Tell me you’d not drink Circe’s flask
of soya milk-based smoothie juice
laced with extracts from medieval parchments
from the Ars Compendiosa Inveniendi Veritatem
and let yourself become
an edible one?
A delible mark on the plates of Catalonia,
a delicacy who can describe its own consumption.
Think of the colour of your own serrated flesh:
the honey and beetroot varnished pane
you’re sure they fitted into wattle hut frames
back when you’d slit your own throat at Michaelmas
and salt your quartered hanging flesh
and seal your house against the sleet
with drumskin meat, snow-fat cataracts
while you became your own hamfisted, stock-bone furniture.
Praise to the horizontal humans
who make lampshades from their own jamon
who make magic lanterns from their spinning hips
and crackling, on which they cast
the movie that we still can’t watch
in which a well-stropped cloud is drawn across
the eyeball of Sylvia Plath.
Colin Teevan:
Greetings, Darling and your dwindling Darlingians.
Rumour has it your Utopia’s on its knees.
You should have known.
Utopia means no-place, don’t you see?
Meanwhile, we have assumed complete control of Barcelona and it environs
And concluded our most ambitious programme yet:
To drain the colour from the place.
What is the point in all those primaries?
What is the point in light, in fact?
Even their football team now play in stripes of black and white,
La Rambla is now a tatty Ratner necklace of chain stores,
And the once proud population of artisans,
Exhausted by their siestaless days,
Console themselves on weekend nights by drinking
Newcie Browns or Bacardi Breezers
(We make the Newcie Browns by mixing tea and cava
And leaving it to stand in the sun to warm and lose its fizz)
And then they eat chips, and totter home through vomit dappled streets
And they might get lucky and have a shag
Or a fight,
Or both.
All of which helps keep the economy turning
(Though in truth none of us knows how or why)
Meanwhile, your revolution like the cava fizzes out .
All ideas have their sell-by-date.
They become hard and rigid
And become a stick with which to beat the people.
Only management is eternal.
So, the twinning mission complete.
Barcelona has fallen,
It is now Newcastle upon Med.
All changed.
All except the bridge at Pont Vell.
Well, we like our bridges.
The one weakness we retain for making things.
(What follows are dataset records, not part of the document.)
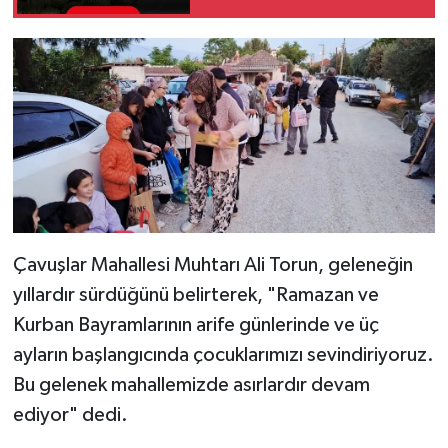
Çavuşlar Mahallesi Muhtarı Ali Torun, geleneğin
yıllardır sürdüğünü belirterek, "Ramazan ve
Kurban Bayramlarının arife günlerinde ve üç
ayların başlangıcında çocuklarımızı sevindiriyoruz.
Bu gelenek mahallemizde asırlardır devam
ediyor" dedi.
Besides,, they get us from A to B.
Progress. They signify progress, you see.
And I look forward to progressing home
And reassuming my seat in the Great Hall.
Then you, you weavers of words and instigators of ideas,
You shall be the first against the wall.
Gavin I, El Rey.
Julia Darling:
Oh Dear
My manifesto came undone,
I forgot some parts,
like income, revenue.
We lasted for a month or two
There was a coup, and now,
there’s a new man with a megaphone.
My standards went downward.
The artists kept arguing.
The earnest and the logical stepped in
And soon we were outcasts.
Begging for someone to let us in.
But friends, we had polkas, hot salsas
I danced like a horse! I stood, that first night
on the steps of Swan House Roundabout,
I could taste invention. It tasted like nails.
Linda France:
Homage to What Fire Makes Possible
I lost myself in the crowd gathered around him
as he rose from the pavement like a flame.
Whatever dark magic he was making,
I felt the spark of it ignite my belly
as I stared at his, tight and rippling.
His hips slid away from him
as if he’d had enough of them,
brown chest rearing like a small horse.
His rough hands made the signs for gallop
and bridle. I caught the fire in his eyes
and felt my body loosen, letting go
into the orange tongues of my own death,
the limits of my flesh and my open heart
that will never perish. I couldn’t tell
anymore what was blood and what was drumming.
My fingers were burnt twigs. Everything
was filled with the light of its own colour
and nothing I looked at would ever be the same.